David MacLennan, CEO, Cargill
David MacLennan, CEO, Cargill

“Maybe if it were fixed quickly, we might go back to the way it was, but long term I’m concerned it has a detrimental effect on the U.S. agricultural economy,” he said in an interview with Bloomberg Television on Tuesday.

Soybean prices are near the lowest levels in a decade as China slapped tariffs on U.S. supplies in retaliation to U.S. taxes on Chinese goods. On top of that, there have been good growing conditions in North America and Brazil.

China has committed not to buy American soybeans because of the trade war, but also because of pride, MacLennan said. The head of the largest privately-held U.S. company was among a group of leaders that met with Xi Jinping before the trade war deepened over the summer and the Chinese President said his country wouldn’t back down, he said.

“He was very clear: ‘we’re not going to stand down, this is a matter of pride for my country and we’re not going to be bullied’,” MacLennan said. “So you can speculate from that remark they’re going to stay and find alternative sources of supply. But again, price can drive a lot of different decisions.”

While Cargill hasn’t built in a long-lasting spat into its books, the company is concerned that the dispute could turn the center of gravity away from U.S. farmers.

China may look to other grains such as corn to feed its animals and the nation probably will invest in agriculture outside the U.S., the CEO said.
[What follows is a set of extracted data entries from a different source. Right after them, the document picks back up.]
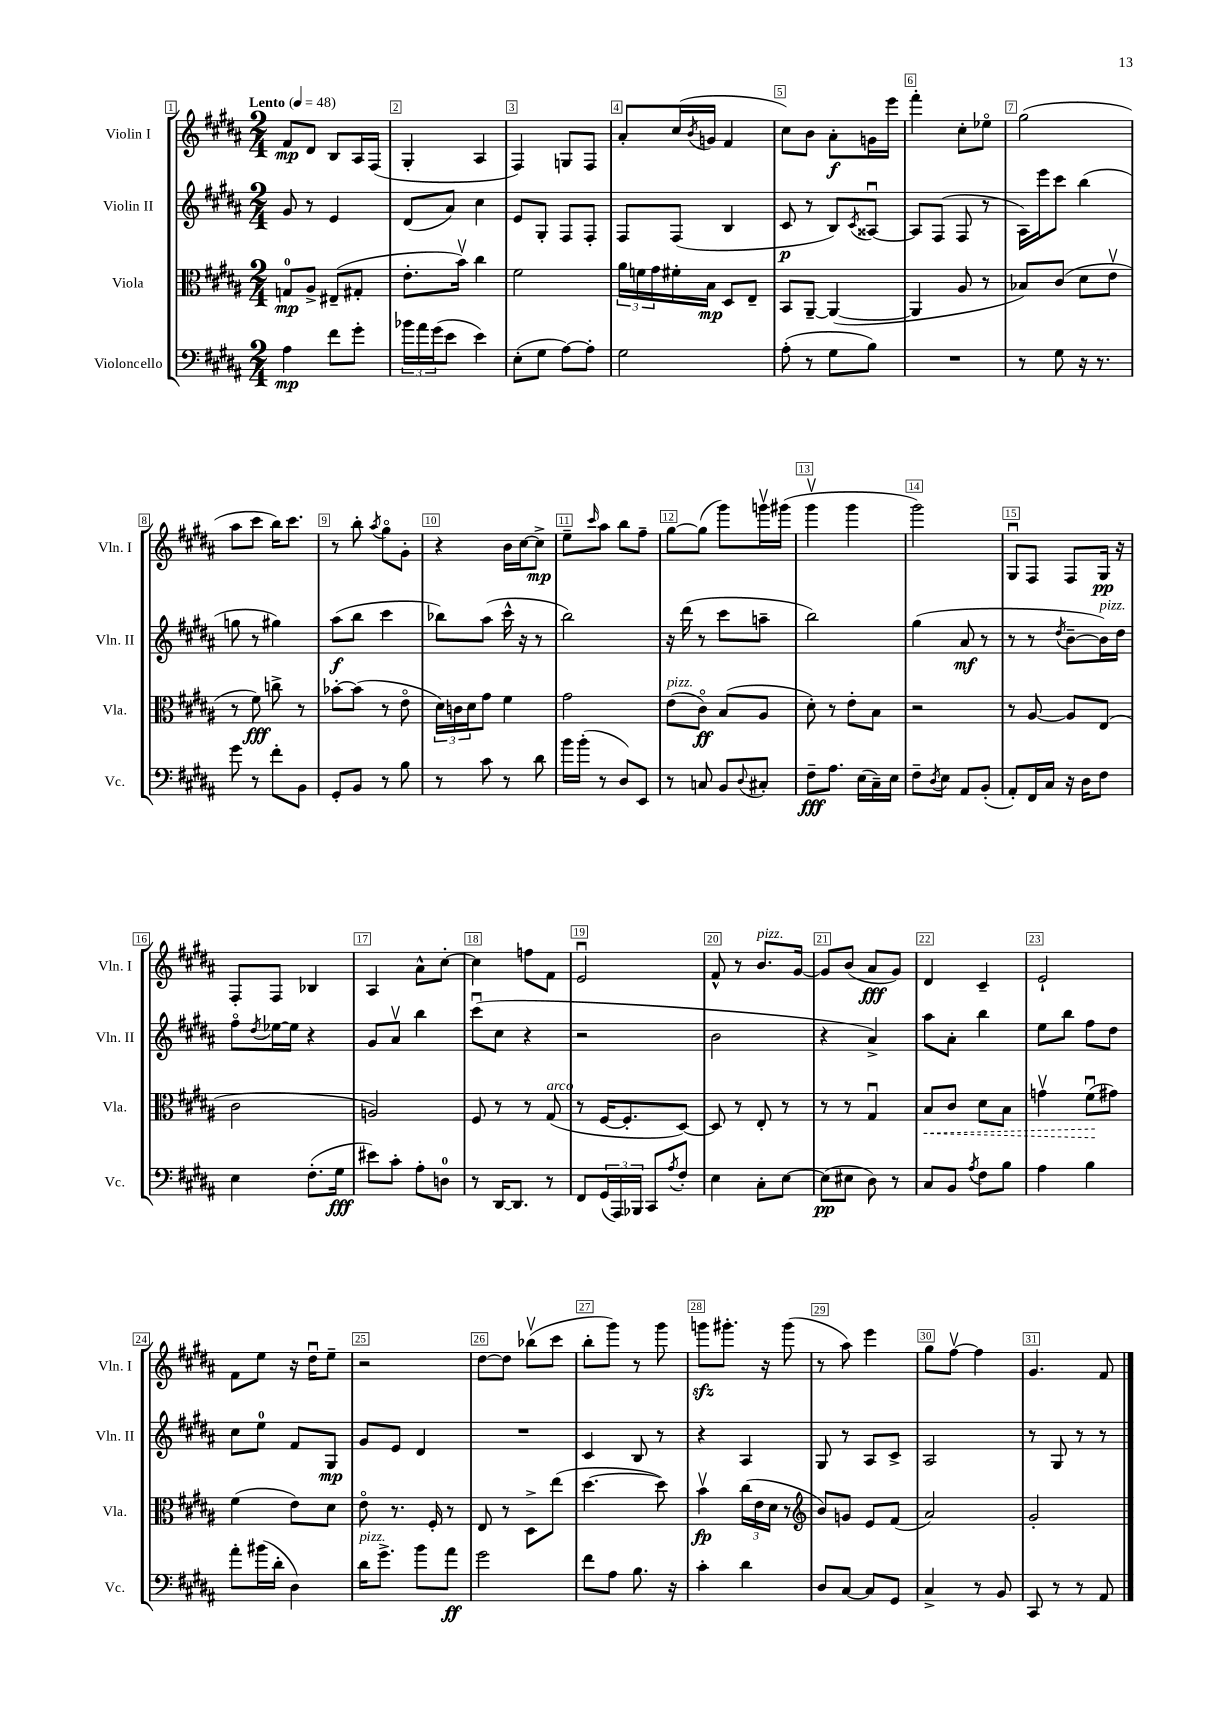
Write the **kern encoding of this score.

**kern	**kern	**kern	**kern
*staff4	*staff3	*staff2	*staff1
*clefF4	*clefC3	*clefG2	*clefG2
*k[f#c#g#d#a#]	*k[f#c#g#d#a#]	*k[f#c#g#d#a#]	*k[f#c#g#d#a#]
*M2/4	*M2/4	*M2/4	*M2/4
*MM48	*MM48	*MM48	*MM48
4A#	8G	8g#	8f#
.	8A#^	8r	8d#
8f#	(8E#~	4e	8B
8g#'	8G#'	.	16A#
.	.	.	(16F#
=	=	=	=
24b-	8.e'	(8d#	4G#'
24a#	.	.	.
(24g#	.	.	.
8e	.	8a#)	.
.	16bv)	.	.
4e)	4cc#	4cc#	4A#
=	=	=	=
(8E'	2f#	8e	4F#)
8G#	.	8G#'	.
[8A#)	.	8F#	8G
8A#']	.	8F#'	8F#
=	=	=	=
2G#	24a#	8F#	8a#'
.	24f	.	.
.	24g#	.	.
.	16f#'	(8F#	(16cc#
.	.	.	8qb
.	16B	.	16g
.	8D#	4B	4f#
.	8E~	.	.
=	=	=	=
(8A#'	8BB	8c#	8cc#)
8r	[8AA#~	8r	8b
8G#	(4AA#_	8B)	8a#'
.	.	8qc#	.
8B)	.	[8A##u	16g
.	.	.	16eee
=	=	=	=
2r	4AA#]	8A##]	4fff#'
.	.	(8F#	.
.	8A#	8F#	8cc#'
.	8r	8r	8ee-o
=	=	=	=
8r	8B-)	16A#)	(2gg#
.	.	16eee	.
8G#	(8c#	8ccc#	.
16r	8d#	(4bb	.
8.r	.	.	.
.	8ev	.	.
=	=	=	=
8g#	8r	8gg	8aa#
8r	8f#)	8r	8ccc#
8f#'	8cc^	4gg#)	16bb)
.	.	.	8.ccc#
8BB	8r	.	.
=	=	=	=
8GG#'	[8b-'	(8aa#	8r
8BB	(8b-]	8bb	8bb'
.	.	.	8qaa#
8r	8r	4ccc#	8gg#o
8B	8eo	.	8g#'
=	=	=	=
8r	24d#)	8bb-)	4r
.	24c	.	.
.	24d#	.	.
8c#	8g#	(8aa#	.
8r	4f#	16ccc#^^	16b
.	.	16r	[16cc#
8d#	.	8r	8cc#^]
=	=	=	=
16b	2g#	2bb)	8ee~
(16b'	.	.	.
.	.	.	16qqccc#
8r	.	.	8aa#
8D#)	.	.	8bb
8EE	.	.	8ff#~
=	=	=	=
8r	(8e	16r	[8gg#
.	.	(16ddd#	.
8C	8c#o)	8r	(8gg#]
8BB	(8B	8ccc#	8ggg#)
8qqD#	.	.	.
8C#'	8A#	8aa~	16gggv
.	.	.	(16ggg#
=	=	=	=
8F#~	8d#')	2bb)	4ggg#v
8.A#	8r	.	.
.	8e'	.	4ggg#
(16E	.	.	.
16C#~)	8B	.	.
16E	.	.	.
=	=	=	=
8F#~	2r	(4gg#	2ggg#)
8qD#	.	.	.
8E	.	.	.
8AA#	.	8a#	.
(8BB'	.	8r	.
=	=	=	=
8AA#')	8r	8r	8G#u
16FF#	[8A#	8r	8F#
16C#	.	.	.
.	.	8qdd#	.
16r	8A#]	[8b~	8F#
16D#	.	.	.
8F#	(8E	16b])	16G#
.	.	16dd#	16r
=	=	=	=
4E	2c#	8ff#o	8F#'
.	.	8qdd#	.
.	.	[16ee-	8F#
.	.	16ee-]	.
(8.F#'	.	4r	4B-
16G#	.	.	.
=	=	=	=
8e#)	2A)	8g#	4A#
8c#'	.	8a#v	.
8A#'	.	4bb	8a#^^
8D	.	.	[8cc#'
=	=	=	=
8r	8F#	(8ccc#u	4cc#]
[16DD#	8r	8cc#	.
8.DD#]	.	.	.
.	8r	4r	8ff
8r	(8G#	.	8f#
=	=	=	=
8FF#	8r	2r	2eu
(24GG#	[16F#	.	.
24AAA#)	.	.	.
.	8.F#']	.	.
24BBB-	.	.	.
8CC#	.	.	.
8qA#	.	.	.
8F#'	[8D#)	.	.
=	=	=	=
4E	8D#]	2b	8f#^^
.	8r	.	8r
8C#'	8E'	.	8.b
[8E	8r	.	.
.	.	.	[16g#
=	=	=	=
(8E]	8r	4r	8g#]
8E#	8r	.	(8b
8D#)	4G#u	4a#^)	8a#
8r	.	.	8g#)
=	=	=	=
8C#	8B	8aa#	4d#
8BB	8c#	8a#'	.
8qA#	.	.	.
8F#	8d#	4bb	4c#~
8B	8B	.	.
=	=	=	=
4A#	4gv	8ee	2e`
.	.	8bb	.
4B	(8f#u	8ff#	.
.	8g#)	8dd#	.
=	=	=	=
8a#'	(4f#	8cc#	8f#
(16b#	.	8ee	8ee
16d#'	.	.	.
4D#)	8e)	8f#	16r
.	.	.	16dd#u
.	8d#	8G#	8ee~
=	=	=	=
16d#	8eo	8g#	2r
8.g#^	.	.	.
.	8.r	8e	.
8b	.	4d#	.
.	16F#'	.	.
8a#	8r	.	.
=	=	=	=
2g#	8E	2r	[8dd#
.	8r	.	8dd#]
.	8D#^	.	(8bb-v
.	(8ee	.	8ccc#
=	=	=	=
8f#	[4.dd#	4c#	8bb'
8A#	.	.	8ggg#)
8.B	.	8B	8r
.	8dd#])	8r	8ggg#
16r	.	.	.
=	=	=	=
4c#'	4bv	4r	8ggg
.	.	.	8.ggg#'
4d#	(24cc#	4A#	.
.	24e	.	.
.	.	.	16r
.	24d#	.	.
.	8r	.	(8ggg#
=	=	=	=
*	*clefG2	*	*
8D#	8b)	8G#	8r
[8C#	8g	8r	8aa#)
8C#]	8e	8A#	4eee
8GG#	(8f#	8c#^	.
=	=	=	=
4C#^	2a#)	2A#	8gg#
.	.	.	[8ff#v
8r	.	.	4ff#]
8BB	.	.	.
=	=	=	=
8CC#	2g#'	8r	4.g#
8r	.	8G#	.
8r	.	8r	.
8AA#	.	8r	8f#
==	==	==	==
*-	*-	*-	*-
The trade war has already boosted soybean premiums in Brazil and Argentina.

China’s state-owned Cofco Corp., the nation’s largest food company, bought Dutch grains trader Nidera and the agriculture arm of Noble Group in recent years, a sign of their ambitions, MacLennan said.
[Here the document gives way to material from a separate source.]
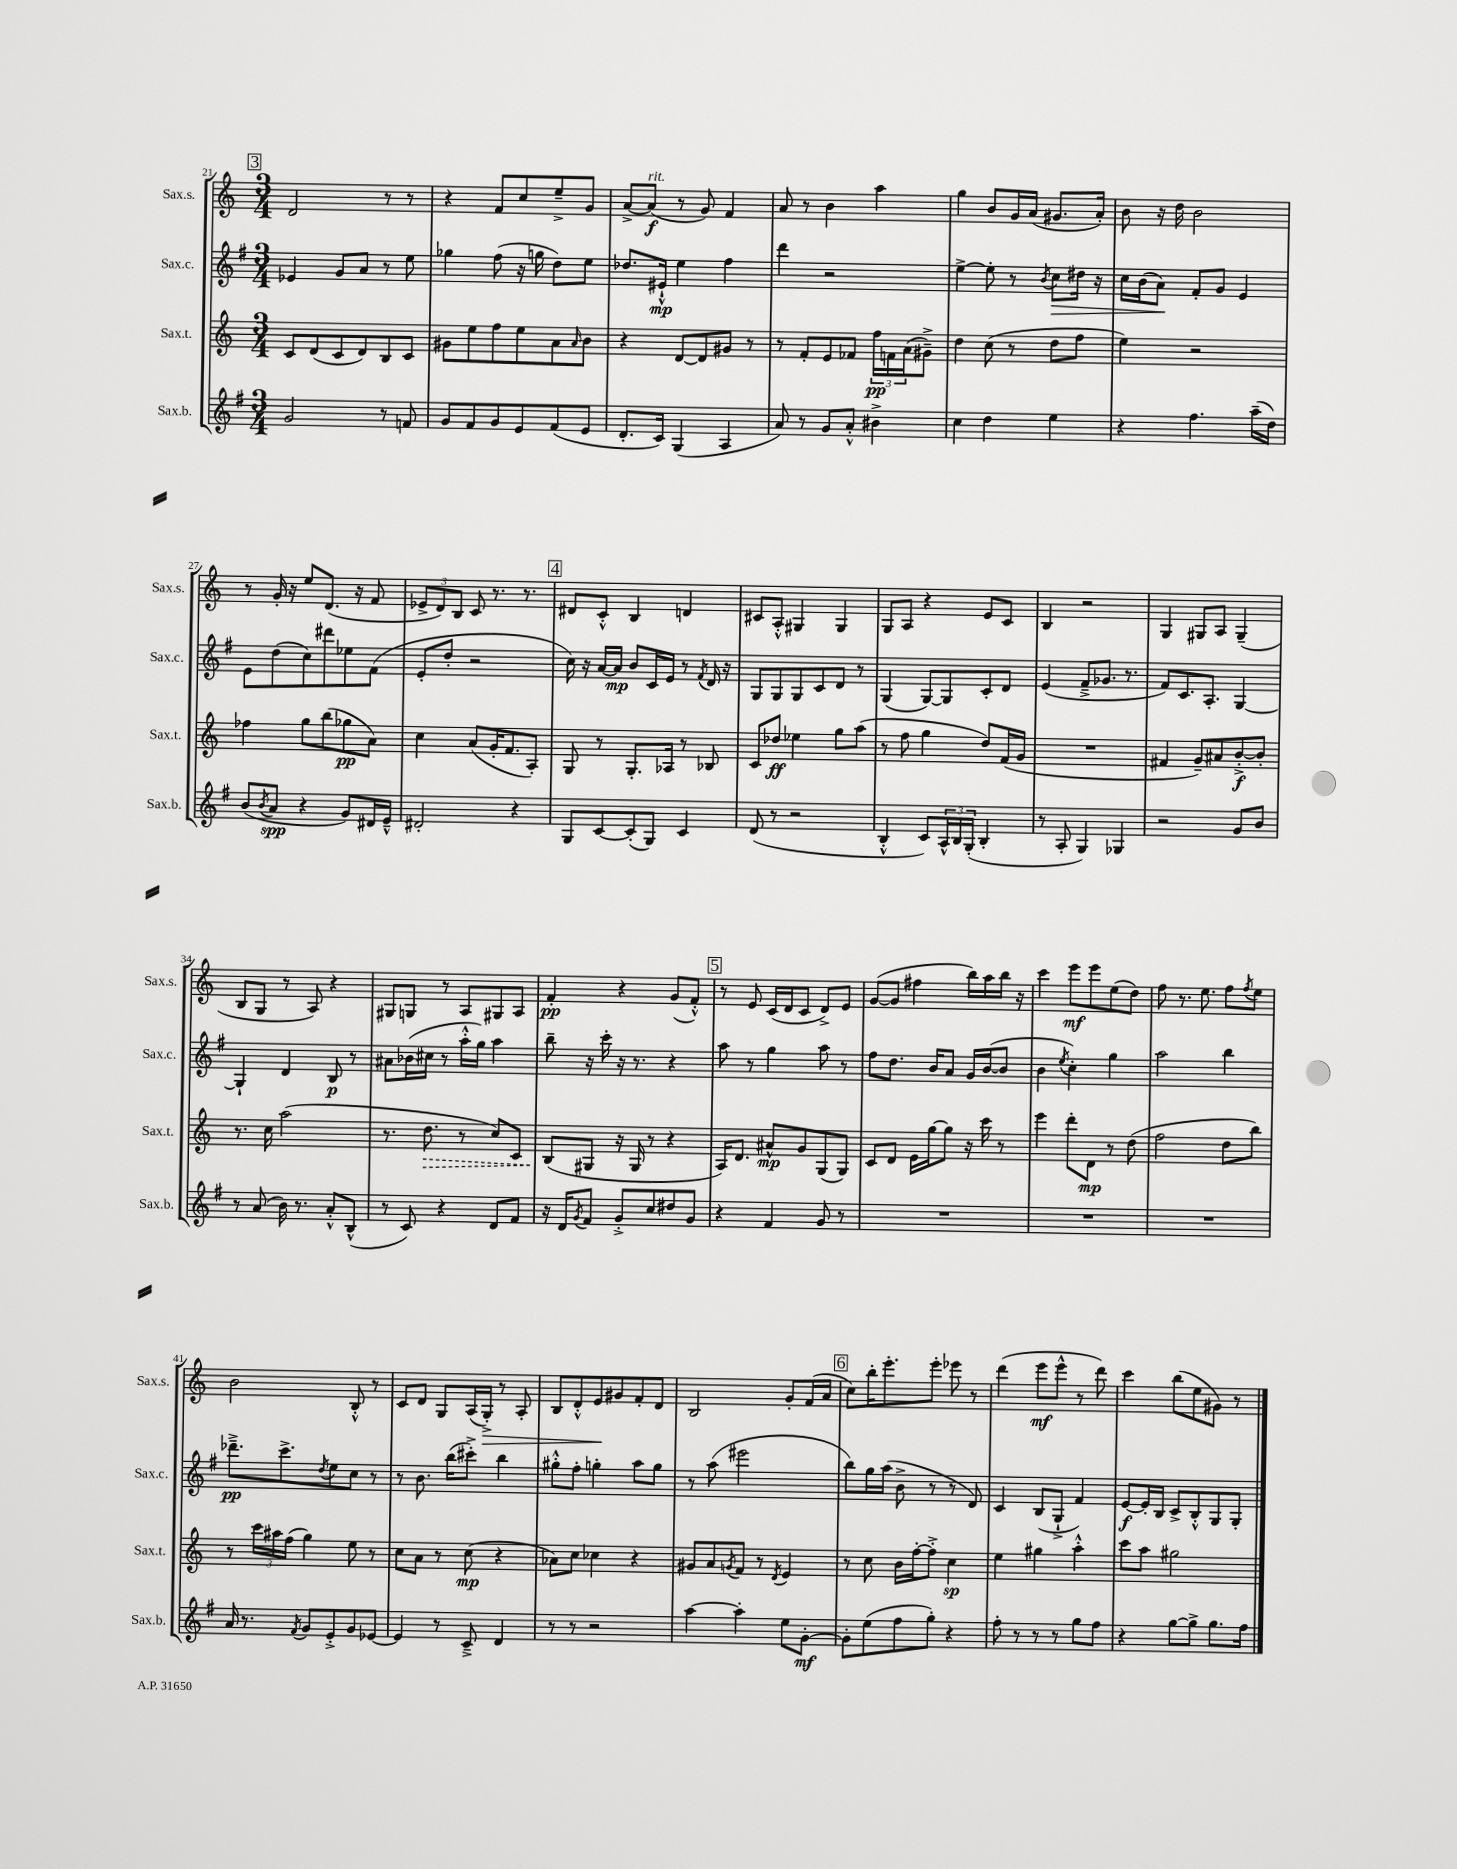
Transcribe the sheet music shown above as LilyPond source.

Cargill is spending more time talking to lawmakers including the secretaries of commerce and agriculture, who are sympathetic, according to the CEO.

“We recognize what they are pursing is a tactic to make trade more fair and balanced and ultimately we are an American company, we understand the reasons behind some of the moves,” MacLennan said. “But we just think there are other tactics that can be pursued to improve trade relations.”